In an embodiment of the method according to the invention, wood is impregnated with crude tall oil, resin and/or fatty acids separated from it or a mixture of these. Such wood preservatives containing vegetable oil are cost-effective and their availability is good because crude tall oil is produced as a by-product of the pulp industry.
In an embodiment of the method according to the invention, wood is heated by means of vapour during the vacuum phase after the pressure impregnation.
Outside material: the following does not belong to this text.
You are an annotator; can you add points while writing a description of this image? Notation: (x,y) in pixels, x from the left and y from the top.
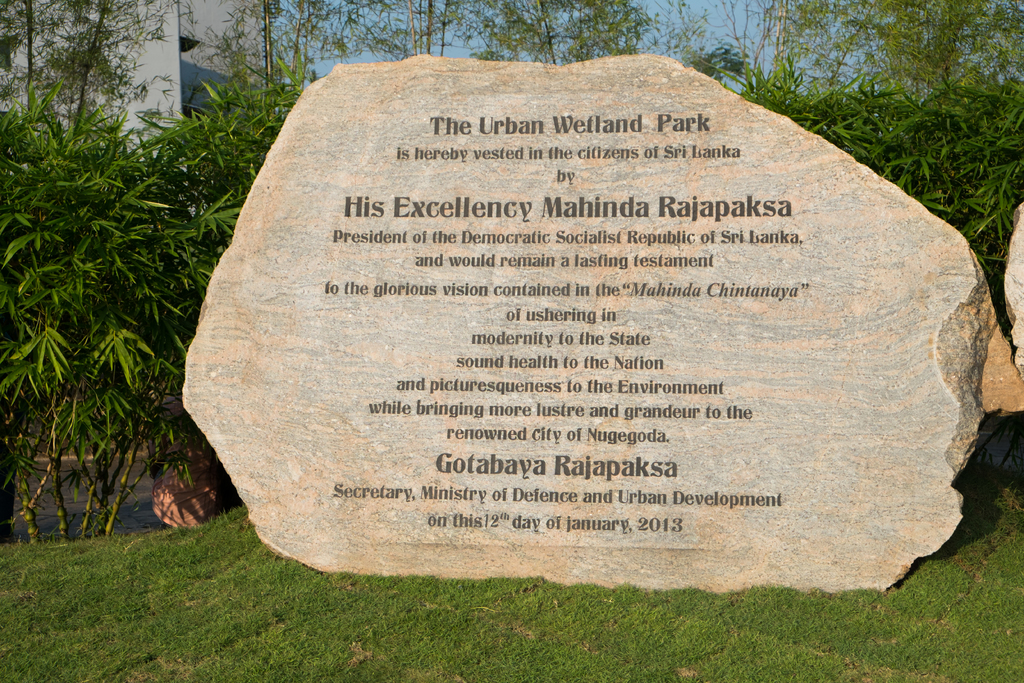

This way, it is possible to decrease the amount of wood preservative remaining on the surface layer of wood after the pressure phase and to wash the surface of wood clean and non-staining before the later use of wood.
In an embodiment of the method according to the invention, after the pressure phase, the content of wood preservative on the surface layer of wood is adjusted to less than 75% of the dry weight of wood. Such an amount of vegetable oil based wood preservative will not bleed onto the surface of wood but effectively preserves the surface layers of wood from weather and decay.
In an embodiment of the method according to the invention, wood is impregnated in an impregnating chamber which is heated to a temperature of over 50°C before conveying the wood preservative into the impregnating chamber. Also raising the heat in this way facilitates the penetration of the preservative within the wood, because as the temperature raises the viscosity of the vegetable oil based preservative decreases.
In an embodiment of the method according to the invention, into the impregnating chamber is blown before starting the pressure phase compressed air heated to a temperature of over 50°C so that the pressure of the impregnating chamber increases above normal pressure. This way, it is possible to heat the air in the impregnating chamber extremely quickly and to raise the pressure of air surrounding the wood so that the hot air tries to enter the wood, whereby it heats the wood also from its inner parts.
In an embodiment of the method according to the invention, hot vapour and/or hot air is circulated in the impregnating chamber before the pressure phase and/or after it. This way, it is possible to heat the wood pieces being treated as evenly and quickly as possible all around. This decreases the time spent in heating wood in the heating phase of wood, facilitates the penetration of the wood preservative within the wood in the pressure phase and the exit from the surface layers of wood in the vacuum phase after the pressure phase, and thus decreases the bleeding of the wood preservative onto the surface of wood after the pressure impregnation treatment.
In an embodiment of the method according to the invention, the wood being impregnated and the wood preservative are heated before transferring them into the impregnating chamber. This way, it is possible to decrease the viscosity of the wood preservative, whereby the penetration of the wood preservative within the wood is facilitated and quickened. Furthermore, the pre-heated wood preservative heats the wood when penetrating within the wood during the pressure phase. In addition, by means of the heated wood preservative, it is possible to raise the temperature of wood extremely quickly.
In an embodiment of the method according to the invention, the impregnating chamber is heated during the vacuum phase by heating devices within the impregnating chamber. Lowering the pressure of the impregnating chamber during the vacuum phase also lowers the temperature of the impregnating chamber. This increases the viscosity of the wood preservative within the wood and thus impedes the exit of the wood preservative from the surface layers of wood. By heating the impregnating chamber during the vacuum phase with a suitable heating device, which can be e.g. a hot-water radiator etc., it is possible to minimise cooling and promote the exit of the wood preservative from the surface layers of wood.
In an embodiment of the method according to the invention, after the vacuum phase or during it, hot saturated vapour is conveyed in the impregnating chamber for removing the wood preservative from the surface layers of wood. After the vacuum phase, on the surface of wood there is wood preservative which has come out of the surface layers of wood. By conveying hot saturated vapour in the impregnating chamber, it is possible to clean the wood preservative on the surface of wood and on the surface layers of wood. Because of this, it is possible to make the surface of wood non-staining and to further minimise the amount of wood preservative on the surface layers of wood so that no bleeding of wood preservative takes place during the use of wood.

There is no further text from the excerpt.